Tuesday, November 29, 2011

How Big Is Panda Boo?

Panda Boo is SO BIG! 3 foot 2, according to the measuring tape.

Uncastable







I am so honored and absolutely pleased as punch to be part of the Uncastable gang!


A giant hug and sloppy kisses to Mikala Bierma, Michael Lacher, Tyler Coates, Halle Kiefer, Bobby Finger et al!

Monday, November 28, 2011



I’m not going to review The Muppets because I agree wholeheartedly with what Sepinwall said and he said it better than I could. (Also, I loved it, and don’t argue with me about this because I am crazy diehard Muppethead, to the extent that not one, not two, but at least eleven people have commented that my office looks like Miss Piggy’s dressing room and that is a CONSCIOUS DESIGN CHOICE BY ME).

But I will say that my whole being was filled with glee when there was a shot of Walter in a dressing room and a photo of one of the African Masks (they were characters, so I’ll capitalize the name) from “Turn the World Around” was wedged into the mirror.

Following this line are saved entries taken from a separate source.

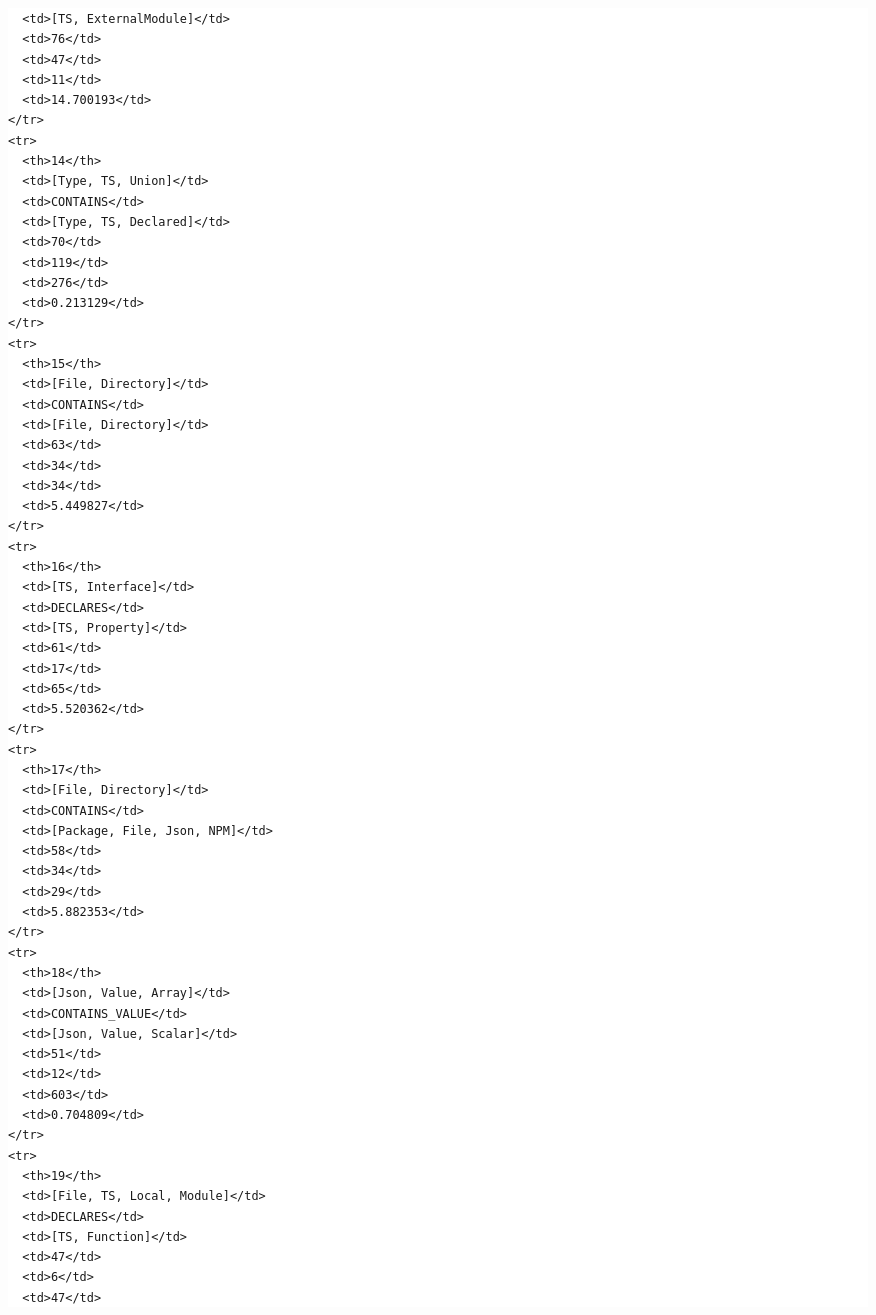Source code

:       <td>[TS, ExternalModule]</td>
      <td>76</td>
      <td>47</td>
      <td>11</td>
      <td>14.700193</td>
    </tr>
    <tr>
      <th>14</th>
      <td>[Type, TS, Union]</td>
      <td>CONTAINS</td>
      <td>[Type, TS, Declared]</td>
      <td>70</td>
      <td>119</td>
      <td>276</td>
      <td>0.213129</td>
    </tr>
    <tr>
      <th>15</th>
      <td>[File, Directory]</td>
      <td>CONTAINS</td>
      <td>[File, Directory]</td>
      <td>63</td>
      <td>34</td>
      <td>34</td>
      <td>5.449827</td>
    </tr>
    <tr>
      <th>16</th>
      <td>[TS, Interface]</td>
      <td>DECLARES</td>
      <td>[TS, Property]</td>
      <td>61</td>
      <td>17</td>
      <td>65</td>
      <td>5.520362</td>
    </tr>
    <tr>
      <th>17</th>
      <td>[File, Directory]</td>
      <td>CONTAINS</td>
      <td>[Package, File, Json, NPM]</td>
      <td>58</td>
      <td>34</td>
      <td>29</td>
      <td>5.882353</td>
    </tr>
    <tr>
      <th>18</th>
      <td>[Json, Value, Array]</td>
      <td>CONTAINS_VALUE</td>
      <td>[Json, Value, Scalar]</td>
      <td>51</td>
      <td>12</td>
      <td>603</td>
      <td>0.704809</td>
    </tr>
    <tr>
      <th>19</th>
      <td>[File, TS, Local, Module]</td>
      <td>DECLARES</td>
      <td>[TS, Function]</td>
      <td>47</td>
      <td>6</td>
      <td>47</td>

Favorite muppet thing of all time ever in the world, even though when I was a little kid it scared the bejeezus out of me and I had nightmares about it for a long time.
Do you know who I am?
Do I know who you are?
See we one another clearly
Do we know who we are?

Sunday, November 27, 2011

Tripping at the Muppets

So I went to see The Muppets tonight! A me party, all by myself. I loved it to pieces. LOVED IT. But this is not a review of The Muppets, which you should all see and love. This is the story of the Tripping Lady!

During the preshow, I was looking at my phone and trying to ignore the toddlers squawking behind me. During the trailers, all the kids seemed to be settling down. Right before the movie started, there was a brief spot featuring The Muppets telling us all to be quiet and to turn off our cel phones. When Statler and Waldorf appeared, someone sitting up front yelled "FUCK YEAH!" and threw their arms into the air. It was cute. I mean, we all were excited, right? Sure! I have been known to yell things in movies before.

And then the movie started and there was a song and this person stood up started dancing in her seat. She was sort of looking around at the rest of us like "Why aren't you joining me? We should be dancing! This is a movie with the Muppets!" But she didn't sit down. And then movie theater person went over to talk to her. I was trying to pay attention to the movie so I stopped watching that scene play out.

Until she was escorted out of the theater, and as she was perp-walked across the center aisle, she started dancing again! And both of her arms were covered in rolls of industrial toilet paper! Like the ones in the movie theater bathrooms:

And she broke free from the security guy and started and singing and dancing across the aisle, waving her toilet paper around.

I am pretty sure she was on mushrooms or something like that? Then she was gone and we all enjoyed the movie. I live pretty close to the theater so I just walked home without stopping to use the restroom but I assume there is no more toilet paper anywhere at that particular AMC.

Friday, November 18, 2011

Thursday, November 17, 2011

Catfancy


1) I made my little brother steal this copy of Cat Fancy from the vet’s office.
2) We pronounced it “catfancy” like “infancy.”
3) I hung this cover in my frosh dorm.
4) I have been searching for it ever since.
5) I feel like I have just completed a quest in a videogame.
6) This is the greatest photo of a cat in the history of photos of cats.

Tuesday, November 15, 2011



One of these things is not like the other! One of these things just doesn't belong! Can you guess which thing is not like the other by the time I finish this song?

Hints: one of these things is neither a VIP nor from Northern England.

The thing does, however, support Your Big Year.